A couple of years ago, Randall Davidson and I found ourselves driving from Vermillion, South Dakota back to his home in Minneapolis. Cruising along the Interstate, somewhere out on the prairie, we hit a bird.
Randall pulled over. We got out and removed a beautiful violet-green swallow from the grill of the car. We carried the small body away from the highway and laid it down in the tall grasses at the edge of a cultivated field. Then we walked back to the car and drove on, in silence.
Some time later, as night began to fall, we broke our reveries and began to speak again. As often happens with composers, the topic came around to music. Randall and I talked about the marvelous profusion of music being made these days, and the need for more money to support not only its composition, but its performance, recording, and dissemination to the wider audience that wants to hear it.
The more we talked, the more we realized that new music not only needs more money. It needs a new model of funding, to create real incentives for innovative thinking.
New music needs a new paradigm for funding.
Individual patrons still have a crucial role to play. But who are the next generation of new music patrons? As technology continues to transform both art and commerce, will some of the dot.com phenoms who’ve made their fortunes on the cutting edge of the new economy step forward and share some of their wealth with the cutting edge of new music? The match seems perfect. And the moment is right.
It’s a hard reality of cultural life in the U.S. that federal, state and local government funding for the arts is not what it should be, or even what it used to be. Private foundations and corporations have taken up some but by no means all of the slack. Many foundations and corporations change their funding priorities like clothing styles, and many of their doors are closed to individual artists, small groups, and artistically risky work. Precious few foundations place a priority on funding new music, and some of those who do are less-than-ecumenical in their grant making decisions.

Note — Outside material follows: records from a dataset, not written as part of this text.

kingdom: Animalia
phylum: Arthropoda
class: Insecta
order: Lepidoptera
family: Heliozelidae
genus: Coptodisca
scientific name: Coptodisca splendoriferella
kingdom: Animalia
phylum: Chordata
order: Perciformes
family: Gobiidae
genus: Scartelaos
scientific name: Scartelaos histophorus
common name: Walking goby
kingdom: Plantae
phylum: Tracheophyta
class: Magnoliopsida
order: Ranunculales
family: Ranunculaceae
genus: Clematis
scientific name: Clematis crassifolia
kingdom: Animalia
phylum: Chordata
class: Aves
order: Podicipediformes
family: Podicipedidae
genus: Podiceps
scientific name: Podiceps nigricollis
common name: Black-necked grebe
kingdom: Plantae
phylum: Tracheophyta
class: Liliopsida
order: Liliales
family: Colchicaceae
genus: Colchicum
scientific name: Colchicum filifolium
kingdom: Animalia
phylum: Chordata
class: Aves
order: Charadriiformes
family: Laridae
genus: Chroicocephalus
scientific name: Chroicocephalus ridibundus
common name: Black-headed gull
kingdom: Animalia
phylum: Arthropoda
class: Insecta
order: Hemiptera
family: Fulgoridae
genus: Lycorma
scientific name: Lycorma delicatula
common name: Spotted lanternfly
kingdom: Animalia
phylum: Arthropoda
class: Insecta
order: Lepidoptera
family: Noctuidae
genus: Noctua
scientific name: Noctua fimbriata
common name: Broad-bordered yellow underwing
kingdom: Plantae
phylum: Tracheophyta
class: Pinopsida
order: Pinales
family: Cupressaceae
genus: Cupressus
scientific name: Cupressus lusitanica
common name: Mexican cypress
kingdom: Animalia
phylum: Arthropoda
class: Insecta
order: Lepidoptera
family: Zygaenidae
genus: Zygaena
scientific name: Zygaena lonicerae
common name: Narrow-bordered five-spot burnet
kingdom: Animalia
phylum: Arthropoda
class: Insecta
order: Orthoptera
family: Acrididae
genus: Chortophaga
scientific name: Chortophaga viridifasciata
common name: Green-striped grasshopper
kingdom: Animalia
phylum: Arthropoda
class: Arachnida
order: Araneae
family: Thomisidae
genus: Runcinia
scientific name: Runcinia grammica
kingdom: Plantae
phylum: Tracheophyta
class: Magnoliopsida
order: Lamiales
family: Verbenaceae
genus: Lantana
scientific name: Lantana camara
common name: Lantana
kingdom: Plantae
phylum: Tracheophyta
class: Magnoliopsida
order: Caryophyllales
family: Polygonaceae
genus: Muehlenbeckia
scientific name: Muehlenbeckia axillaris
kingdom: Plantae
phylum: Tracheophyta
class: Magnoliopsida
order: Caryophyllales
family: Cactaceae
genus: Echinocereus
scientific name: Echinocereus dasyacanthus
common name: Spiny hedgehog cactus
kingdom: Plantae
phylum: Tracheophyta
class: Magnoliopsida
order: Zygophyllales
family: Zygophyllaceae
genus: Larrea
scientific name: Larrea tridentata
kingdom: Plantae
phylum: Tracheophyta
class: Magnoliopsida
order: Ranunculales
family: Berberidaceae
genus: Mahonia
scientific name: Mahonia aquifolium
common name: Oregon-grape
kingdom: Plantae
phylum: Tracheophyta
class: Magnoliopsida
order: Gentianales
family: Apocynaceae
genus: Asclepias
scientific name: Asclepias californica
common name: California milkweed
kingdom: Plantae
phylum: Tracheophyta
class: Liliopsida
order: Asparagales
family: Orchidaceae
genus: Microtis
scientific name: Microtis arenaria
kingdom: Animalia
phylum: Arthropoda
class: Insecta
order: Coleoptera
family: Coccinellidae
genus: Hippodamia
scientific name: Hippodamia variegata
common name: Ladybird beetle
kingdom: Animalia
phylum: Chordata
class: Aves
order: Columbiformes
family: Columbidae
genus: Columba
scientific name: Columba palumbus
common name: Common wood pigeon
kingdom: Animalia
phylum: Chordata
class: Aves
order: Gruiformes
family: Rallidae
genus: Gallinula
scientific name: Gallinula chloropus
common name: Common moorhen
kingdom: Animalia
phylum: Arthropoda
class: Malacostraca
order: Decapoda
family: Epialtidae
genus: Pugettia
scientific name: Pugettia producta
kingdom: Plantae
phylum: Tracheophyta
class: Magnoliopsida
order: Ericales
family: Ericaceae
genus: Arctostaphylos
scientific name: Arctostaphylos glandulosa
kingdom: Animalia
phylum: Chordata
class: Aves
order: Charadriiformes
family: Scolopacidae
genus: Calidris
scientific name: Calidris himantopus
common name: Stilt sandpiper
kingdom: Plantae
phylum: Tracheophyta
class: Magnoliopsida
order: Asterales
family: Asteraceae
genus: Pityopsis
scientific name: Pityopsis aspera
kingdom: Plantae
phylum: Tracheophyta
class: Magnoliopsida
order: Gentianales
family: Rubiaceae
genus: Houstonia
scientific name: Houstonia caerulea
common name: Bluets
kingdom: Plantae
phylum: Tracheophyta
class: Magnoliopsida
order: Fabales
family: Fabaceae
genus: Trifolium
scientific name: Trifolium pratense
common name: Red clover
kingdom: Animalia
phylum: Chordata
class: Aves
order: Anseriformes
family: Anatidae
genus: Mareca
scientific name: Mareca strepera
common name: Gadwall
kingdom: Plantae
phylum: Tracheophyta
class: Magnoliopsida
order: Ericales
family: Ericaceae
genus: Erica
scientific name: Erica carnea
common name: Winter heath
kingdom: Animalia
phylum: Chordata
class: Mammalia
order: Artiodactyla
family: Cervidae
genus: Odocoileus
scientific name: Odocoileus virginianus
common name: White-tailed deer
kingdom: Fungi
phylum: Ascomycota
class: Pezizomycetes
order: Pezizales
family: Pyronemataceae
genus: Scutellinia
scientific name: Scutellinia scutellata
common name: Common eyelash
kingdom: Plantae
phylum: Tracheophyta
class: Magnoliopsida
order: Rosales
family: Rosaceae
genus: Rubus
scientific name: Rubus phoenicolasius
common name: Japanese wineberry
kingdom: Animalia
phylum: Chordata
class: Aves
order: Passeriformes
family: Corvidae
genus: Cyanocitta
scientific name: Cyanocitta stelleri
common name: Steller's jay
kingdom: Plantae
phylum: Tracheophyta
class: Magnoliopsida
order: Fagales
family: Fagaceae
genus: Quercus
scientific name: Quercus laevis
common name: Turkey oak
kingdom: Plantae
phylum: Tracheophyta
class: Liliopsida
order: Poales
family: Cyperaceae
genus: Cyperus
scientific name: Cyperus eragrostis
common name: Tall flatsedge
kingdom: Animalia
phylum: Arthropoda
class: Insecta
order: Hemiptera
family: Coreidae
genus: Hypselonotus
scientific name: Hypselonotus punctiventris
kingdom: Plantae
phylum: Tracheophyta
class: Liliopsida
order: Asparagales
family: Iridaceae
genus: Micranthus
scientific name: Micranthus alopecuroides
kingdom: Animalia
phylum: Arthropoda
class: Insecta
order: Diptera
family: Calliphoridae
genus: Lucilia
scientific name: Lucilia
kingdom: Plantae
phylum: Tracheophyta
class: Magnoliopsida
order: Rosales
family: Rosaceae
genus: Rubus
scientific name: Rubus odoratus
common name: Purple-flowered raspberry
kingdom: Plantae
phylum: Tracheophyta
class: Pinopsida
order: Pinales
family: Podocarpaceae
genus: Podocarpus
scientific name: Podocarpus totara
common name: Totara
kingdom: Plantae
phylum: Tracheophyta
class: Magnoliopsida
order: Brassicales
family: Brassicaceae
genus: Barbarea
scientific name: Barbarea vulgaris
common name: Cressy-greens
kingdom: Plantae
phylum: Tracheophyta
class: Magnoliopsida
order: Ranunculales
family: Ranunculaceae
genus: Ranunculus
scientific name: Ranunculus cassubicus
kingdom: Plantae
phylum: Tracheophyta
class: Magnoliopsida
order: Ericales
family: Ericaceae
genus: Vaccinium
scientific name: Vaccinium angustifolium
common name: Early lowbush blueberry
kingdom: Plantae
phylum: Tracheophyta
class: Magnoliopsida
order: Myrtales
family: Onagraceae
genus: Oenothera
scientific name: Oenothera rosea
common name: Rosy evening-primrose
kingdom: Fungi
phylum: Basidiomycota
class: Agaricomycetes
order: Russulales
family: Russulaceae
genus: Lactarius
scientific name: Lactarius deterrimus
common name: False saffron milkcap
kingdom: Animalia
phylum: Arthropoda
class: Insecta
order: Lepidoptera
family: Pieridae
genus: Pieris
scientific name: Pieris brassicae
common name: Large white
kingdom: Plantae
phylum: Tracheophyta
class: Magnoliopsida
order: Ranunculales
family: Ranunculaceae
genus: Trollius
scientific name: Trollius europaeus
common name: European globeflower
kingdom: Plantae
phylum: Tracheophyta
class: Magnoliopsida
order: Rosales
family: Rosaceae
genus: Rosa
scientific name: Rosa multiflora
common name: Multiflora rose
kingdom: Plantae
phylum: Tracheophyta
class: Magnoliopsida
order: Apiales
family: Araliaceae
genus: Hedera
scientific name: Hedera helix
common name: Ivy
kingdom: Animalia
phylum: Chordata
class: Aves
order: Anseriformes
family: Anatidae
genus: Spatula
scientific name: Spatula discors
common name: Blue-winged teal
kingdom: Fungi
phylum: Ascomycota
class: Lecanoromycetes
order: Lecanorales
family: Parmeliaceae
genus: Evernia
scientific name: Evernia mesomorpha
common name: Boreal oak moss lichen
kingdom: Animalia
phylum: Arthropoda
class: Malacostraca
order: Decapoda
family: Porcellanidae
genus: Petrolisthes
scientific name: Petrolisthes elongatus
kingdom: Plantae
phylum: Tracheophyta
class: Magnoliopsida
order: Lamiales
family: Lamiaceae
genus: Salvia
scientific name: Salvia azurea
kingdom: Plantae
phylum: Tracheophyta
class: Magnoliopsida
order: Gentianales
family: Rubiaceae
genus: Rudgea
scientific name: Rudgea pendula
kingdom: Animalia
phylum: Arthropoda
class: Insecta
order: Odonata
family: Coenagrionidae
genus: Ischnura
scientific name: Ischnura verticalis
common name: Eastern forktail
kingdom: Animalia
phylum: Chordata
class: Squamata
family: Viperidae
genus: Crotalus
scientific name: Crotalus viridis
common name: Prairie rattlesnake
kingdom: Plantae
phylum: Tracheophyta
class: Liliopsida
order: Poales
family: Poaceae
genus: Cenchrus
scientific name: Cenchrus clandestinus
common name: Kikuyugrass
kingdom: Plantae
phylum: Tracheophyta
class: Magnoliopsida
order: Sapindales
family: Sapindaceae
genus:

“Wouldn’t it be great,” Randall and I mused, “if new music had its own foundation?”
Call it the New Music Trust. Or maybe the American Music Fund. This fund would have no deadlines and no fixed guidelines. Proposals would be accepted at any time, from individuals and organizations (profit or non-profit) for new musical enterprises of any and all sorts. If you could dream it up, this fund would consider it.
Without the imperative to fit our thinking into the strictures of conventional grant programs, creative musicians would be challenged to invent new ways to advance new music in the marketplaces of culture and commerce. The agenda would be set by the new music community ourselves. It would be up to us to articulate the changing needs and opportunities of our field, and to convince the fund of the importance and the viability of our new enterprises.
Maybe this was just idle chatter, the wild talk of two friends riffing out loud to fill the long miles on the road from Vermillion. But wild talk can lead to great things. That little swallow was a kind of wake-up call. And ever since that road trip, this idea of a new fund for new music keeps coming back. So I’d like to invite more talk – both wild and sober – about this topic.
Why shouldn’t the new music community have its own foundation?
What would it take to create it? Where would the money come from? How would the fund be structured? And how would decisions be made in a way that remains open and responsive to the realities of the new music community?
What role might the American Music Center play in creating a major new source for funding new music?
What new models can you imagine for funding new music?